Aim of the task: Make an exact copy of the records that follow, with each picture omitted.
╔══
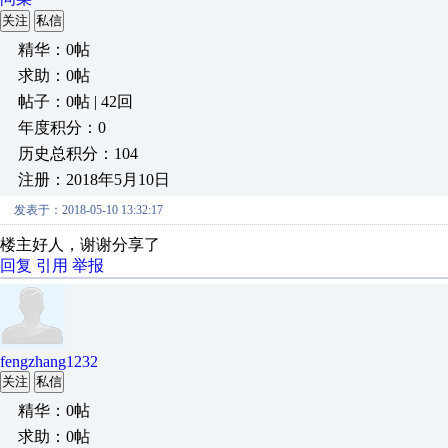
关注
私信
精华：0帖
求助：0帖
帖子：0帖 | 42回
年度积分：0
历史总积分：104
注册：2018年5月10日
发表于：2018-05-10 13:32:17
楼主好人，谢谢分享了
回复
引用
举报
fengzhang1232
关注
私信
精华：0帖
求助：0帖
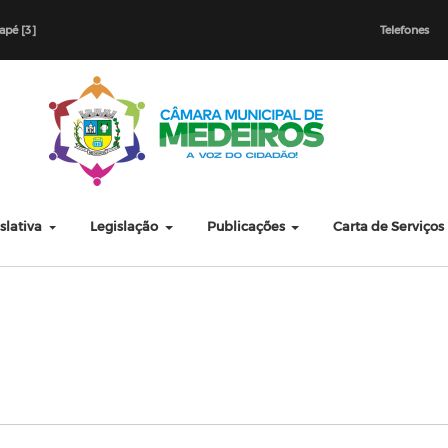
dapé [3]
Telefones
slativa
Legislação
Publicações
Carta de Serviços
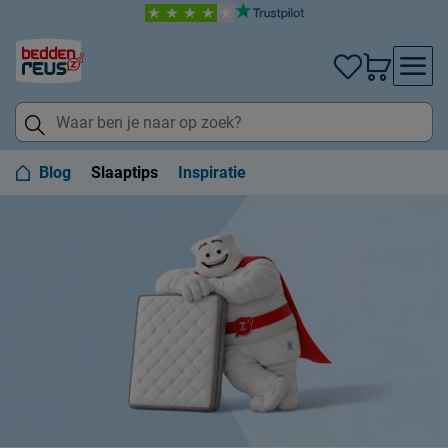
Blog
Slaaptips
Inspiratie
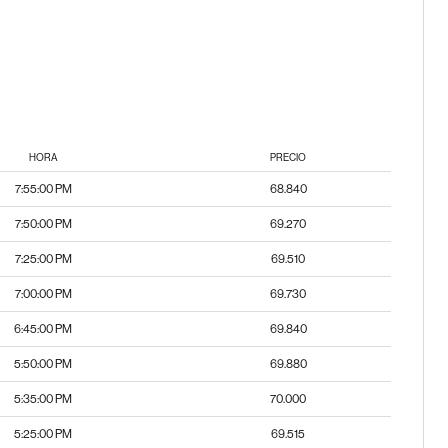
HORA
PRECIO
7:55:00 PM
68.840
7:50:00 PM
69.270
7:25:00 PM
69.510
7:00:00 PM
69.730
6:45:00 PM
69.840
5:50:00 PM
69.880
5:35:00 PM
70.000
5:25:00 PM
69.515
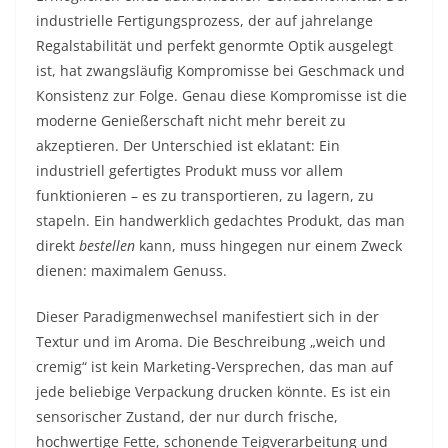
industrielle Fertigungsprozess, der auf jahrelange
Regalstabilität und perfekt genormte Optik ausgelegt
ist, hat zwangsläufig Kompromisse bei Geschmack und
Konsistenz zur Folge. Genau diese Kompromisse ist die
moderne Genießerschaft nicht mehr bereit zu
akzeptieren. Der Unterschied ist eklatant: Ein
industriell gefertigtes Produkt muss vor allem
funktionieren – es zu transportieren, zu lagern, zu
stapeln. Ein handwerklich gedachtes Produkt, das man
direkt
bestellen
kann, muss hingegen nur einem Zweck
dienen: maximalem Genuss.
Dieser Paradigmenwechsel manifestiert sich in der
Textur und im Aroma. Die Beschreibung „weich und
cremig“ ist kein Marketing-Versprechen, das man auf
jede beliebige Verpackung drucken könnte. Es ist ein
sensorischer Zustand, der nur durch frische,
hochwertige Fette, schonende Teigverarbeitung und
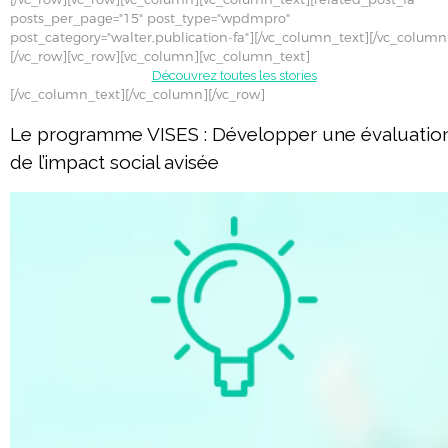
posts_per_page="15" post_type="wpdmpro"
post_category="walter,publication-fa"][/vc_column_text][/vc_column
[/vc_row][vc_row][vc_column][vc_column_text]
Découvrez toutes les stories
[/vc_column_text][/vc_column][/vc_row]
Le programme VISES : Développer une évaluatio
de l’impact social avisée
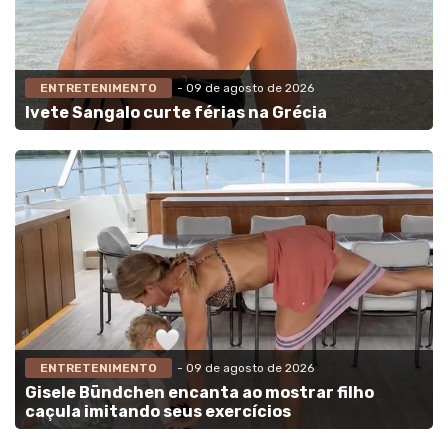
ENTRETENIMENTO
- 09 de agosto de 2026
Ivete Sangalo curte férias na Grécia
ENTRETENIMENTO
- 09 de agosto de 2026
Gisele Bündchen encanta ao mostrar filho
caçula imitando seus exercícios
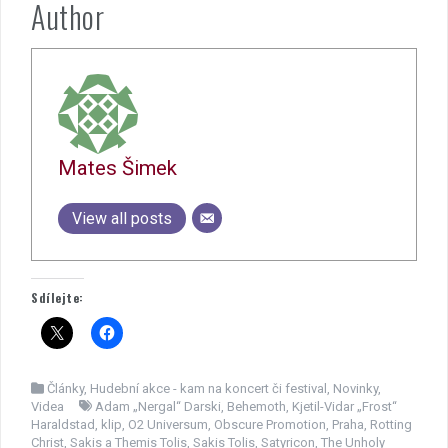
Author
Mates Šimek
View all posts
Sdílejte:
Články
,
Hudební akce - kam na koncert či festival
,
Novinky
,
Videa
Adam „Nergal“ Darski
,
Behemoth
,
Kjetil-Vidar „Frost“
Haraldstad
,
klip
,
O2 Universum
,
Obscure Promotion
,
Praha
,
Rotting
Christ
,
Sakis a Themis Tolis
,
Sakis Tolis
,
Satyricon
,
The Unholy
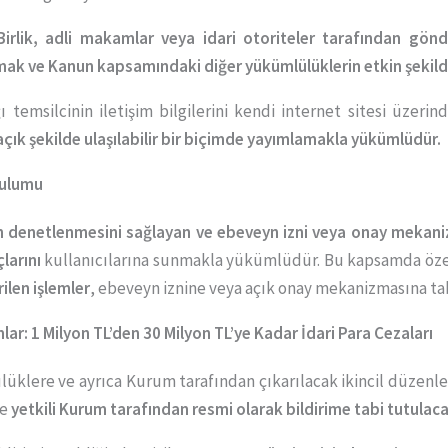
irlik, adli makamlar veya idari otoriteler tarafından gönder
amak ve Kanun kapsamındaki diğer yükümlülüklerin etkin şekild
ğı temsilcinin iletişim bilgilerini kendi internet sitesi üzeri
n açık şekilde ulaşılabilir bir biçimde yayımlamakla yükümlüdür.
rulumu
n denetlenmesini sağlayan ve ebeveyn izni veya onay mekanizma
larını
kullanıcılarına sunmakla yükümlüdür. Bu kapsamda öze
rilen işlemler
, ebeveyn iznine veya açık onay mekanizmasına tab
lar: 1 Milyon TL’den 30 Milyon TL’ye Kadar İdari Para Cezaları
üklere ve ayrıca Kurum tarafından çıkarılacak ikincil düze
le
yetkili Kurum tarafından resmi olarak bildirime tabi tutulaca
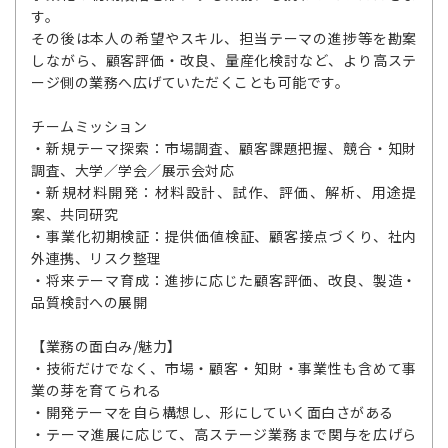
す。
その後は本人の希望やスキル、担当テーマの進捗等を勘案
しながら、顧客評価・改良、量産化検討など、より高ステ
ージ側の業務へ広げていただくことも可能です。
チームミッション
・新規テーマ探索：市場調査、顧客課題把握、競合・知財
調査、大学／学会／展示会対応
・新規材料開発：材料設計、試作、評価、解析、用途提
案、共同研究
・事業化初期検証：提供価値検証、顧客接点づくり、社内
外連携、リスク整理
・将来テーマ育成：進捗に応じた顧客評価、改良、製造・
品質検討への展開
【業務の面白み/魅力】
・技術だけでなく、市場・顧客・知財・事業性も含めて事
業の芽を育てられる
・開発テーマを自ら構想し、形にしていく面白さがある
・テーマ進展に応じて、高ステージ業務まで関与を広げら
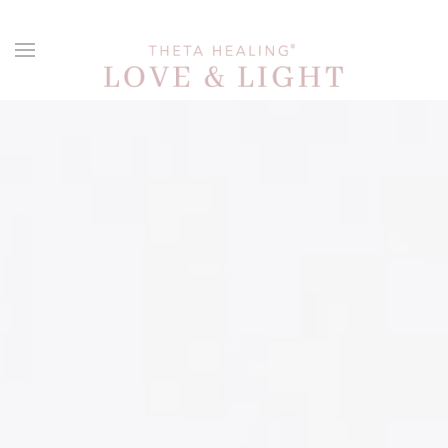
Skip to main content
╚══
Exercise output:
关注
私信
精华：0帖
求助：0帖
帖子：0帖 | 42回
年度积分：0
历史总积分：104
注册：2018年5月10日
发表于：2018-05-10 13:32:17
楼主好人，谢谢分享了
回复
引用
举报
fengzhang1232
关注
私信
精华：0帖
求助：0帖
dapé [3]
Telefones
slativa
Legislação
Publicações
Carta de Serviços
Blog
Slaaptips
Inspiratie
HORA
PRECIO
7:55:00 PM
68.840
7:50:00 PM
69.270
7:25:00 PM
69.510
7:00:00 PM
69.730
6:45:00 PM
69.840
5:50:00 PM
69.880
5:35:00 PM
70.000
5:25:00 PM
69.515
industrielle Fertigungsprozess, der auf jahrelange
Regalstabilität und perfekt genormte Optik ausgelegt
ist, hat zwangsläufig Kompromisse bei Geschmack und
Konsistenz zur Folge. Genau diese Kompromisse ist die
moderne Genießerschaft nicht mehr bereit zu
akzeptieren. Der Unterschied ist eklatant: Ein
industriell gefertigtes Produkt muss vor allem
funktionieren – es zu transportieren, zu lagern, zu
stapeln. Ein handwerklich gedachtes Produkt, das man
direkt
bestellen
kann, muss hingegen nur einem Zweck
dienen: maximalem Genuss.
Dieser Paradigmenwechsel manifestiert sich in der
Textur und im Aroma. Die Beschreibung „weich und
cremig“ ist kein Marketing-Versprechen, das man auf
jede beliebige Verpackung drucken könnte. Es ist ein
sensorischer Zustand, der nur durch frische,
hochwertige Fette, schonende Teigverarbeitung und
posts_per_page="15" post_type="wpdmpro"
post_category="walter,publication-fa"][/vc_column_text][/vc_column
[/vc_row][vc_row][vc_column][vc_column_text]
Découvrez toutes les stories
[/vc_column_text][/vc_column][/vc_row]
Le programme VISES : Développer une évaluatio
de l’impact social avisée
ENTRETENIMENTO
- 09 de agosto de 2026
Ivete Sangalo curte férias na Grécia
ENTRETENIMENTO
- 09 de agosto de 2026
Gisele Bündchen encanta ao mostrar filho
caçula imitando seus exercícios
Author
Mates Šimek
View all posts
Sdílejte:
Články
,
Hudební akce - kam na koncert či festival
,
Novinky
,
Videa
Adam „Nergal“ Darski
,
Behemoth
,
Kjetil-Vidar „Frost“
Haraldstad
,
klip
,
O2 Universum
,
Obscure Promotion
,
Praha
,
Rotting
Christ
,
Sakis a Themis Tolis
,
Sakis Tolis
,
Satyricon
,
The Unholy
irlik, adli makamlar veya idari otoriteler tarafından gönder
amak ve Kanun kapsamındaki diğer yükümlülüklerin etkin şekild
ğı temsilcinin iletişim bilgilerini kendi internet sitesi üzeri
n açık şekilde ulaşılabilir bir biçimde yayımlamakla yükümlüdür.
rulumu
n denetlenmesini sağlayan ve ebeveyn izni veya onay mekanizma
larını
kullanıcılarına sunmakla yükümlüdür. Bu kapsamda öze
rilen işlemler
, ebeveyn iznine veya açık onay mekanizmasına tab
lar: 1 Milyon TL’den 30 Milyon TL’ye Kadar İdari Para Cezaları
üklere ve ayrıca Kurum tarafından çıkarılacak ikincil düze
le
yetkili Kurum tarafından resmi olarak bildirime tabi tutulaca
す。
その後は本人の希望やスキル、担当テーマの進捗等を勘案
しながら、顧客評価・改良、量産化検討など、より高ステ
ージ側の業務へ広げていただくことも可能です。
チームミッション
・新規テーマ探索：市場調査、顧客課題把握、競合・知財
調査、大学／学会／展示会対応
・新規材料開発：材料設計、試作、評価、解析、用途提
案、共同研究
・事業化初期検証：提供価値検証、顧客接点づくり、社内
外連携、リスク整理
・将来テーマ育成：進捗に応じた顧客評価、改良、製造・
品質検討への展開
【業務の面白み/魅力】
・技術だけでなく、市場・顧客・知財・事業性も含めて事
業の芽を育てられる
・開発テーマを自ら構想し、形にしていく面白さがある
・テーマ進展に応じて、高ステージ業務まで関与を広げら
Skip to main content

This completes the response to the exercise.